Just complementing... ----------------------------------------
From: tittiatcoke@gmail.com To: opensuse-factory@opensuse.org Subject: Re: [opensuse-factory] RE: [Bug 847971] Chromium from openSUSE has MP3/MP4 support Date: Wed, 27 Nov 2013 14:38:29 +0100
On Wednesday 27 November 2013 12:40:27 Cristian Morales Vega wrote:
I replied in the bug report. AFAIS:
And as I replied back in the same bugreport
Chromium just includes an internal copy of ffmpeg. This copy has the same restrictions than the normal/system one. Nothing to see here, really.
Correct, but the H.264 and MP4 support is not being delivered with ffmpeg.
The Chromium package in 12.3:Update and 13.1 compiles this copy with H.264 support, this needs to be fixed. If you want H264 support you just need to do the same than with the normal/system library: Substitute the internal copy for a version from Packman (or just delete it and it will use the system version).
Which wouldn't help much as indicated. Deleting the ffmpegsumo library now from the chromium renders the browser completely useless unless you have Adobe Flash installed. Without Flash support, every video from youtube is indicated that you would need Adobe Flash or a HTML5 supporting browser. Restoring the ffmpegsumo, allows chromium to play the HTML5 content from youtube. I have ffmpeg, libavcodec, etc installed from Packman, so Chromium should fall back as you indicated. My feeling is however that Chromium has to be build with the system ffmpeg libraries in order to provide this fall back, which brings us to the point if OBS will ever have a ffmpeg library that is sufficient to get packages compiled.
Worst than this. ffmpegsumo is used for any multimedia resource, not just YouTube. Chromium without ffmpegsumo library can crash in any page which use multimedia resources.

• _Written task 1_: Extract the stretch of the Chromium thread from "Which wouldn't help" through "get packages compiled.".
The Chromium thread has no connection to the records that come after it.

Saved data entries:

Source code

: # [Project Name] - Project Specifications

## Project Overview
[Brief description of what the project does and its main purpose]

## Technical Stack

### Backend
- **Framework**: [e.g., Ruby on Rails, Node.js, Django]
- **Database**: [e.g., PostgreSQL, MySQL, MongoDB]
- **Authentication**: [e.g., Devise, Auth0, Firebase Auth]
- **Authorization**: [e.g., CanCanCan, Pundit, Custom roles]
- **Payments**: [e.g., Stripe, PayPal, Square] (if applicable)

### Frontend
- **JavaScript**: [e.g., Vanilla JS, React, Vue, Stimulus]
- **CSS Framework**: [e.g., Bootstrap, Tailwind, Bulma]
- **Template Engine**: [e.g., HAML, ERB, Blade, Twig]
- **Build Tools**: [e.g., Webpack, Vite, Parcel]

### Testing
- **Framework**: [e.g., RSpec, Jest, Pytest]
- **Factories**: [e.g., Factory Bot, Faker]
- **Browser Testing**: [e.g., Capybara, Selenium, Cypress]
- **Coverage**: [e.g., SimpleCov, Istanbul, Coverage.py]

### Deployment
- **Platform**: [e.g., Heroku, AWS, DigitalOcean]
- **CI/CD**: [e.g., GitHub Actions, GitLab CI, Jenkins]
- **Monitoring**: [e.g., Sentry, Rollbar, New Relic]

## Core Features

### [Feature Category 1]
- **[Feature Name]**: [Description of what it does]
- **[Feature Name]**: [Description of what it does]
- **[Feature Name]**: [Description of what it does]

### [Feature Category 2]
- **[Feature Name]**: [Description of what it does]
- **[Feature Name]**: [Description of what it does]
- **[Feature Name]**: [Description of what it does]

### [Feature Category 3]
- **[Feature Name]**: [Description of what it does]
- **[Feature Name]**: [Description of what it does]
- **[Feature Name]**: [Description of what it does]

• _Written task 2_: Count the lines in the records that contain the string "Category", treating case as significant, and reply with the number alone.

• _Reply 1_:
Which wouldn't help much as indicated. Deleting the ffmpegsumo library now from the chromium renders the browser completely useless unless you have Adobe Flash installed. Without Flash support, every video from youtube is indicated that you would need Adobe Flash or a HTML5 supporting browser. Restoring the ffmpegsumo, allows chromium to play the HTML5 content from youtube. I have ffmpeg, libavcodec, etc installed from Packman, so Chromium should fall back as you indicated. My feeling is however that Chromium has to be build with the system ffmpeg libraries in order to provide this fall back, which brings us to the point if OBS will ever have a ffmpeg library that is sufficient to get packages compiled.

• _Reply 2_: 3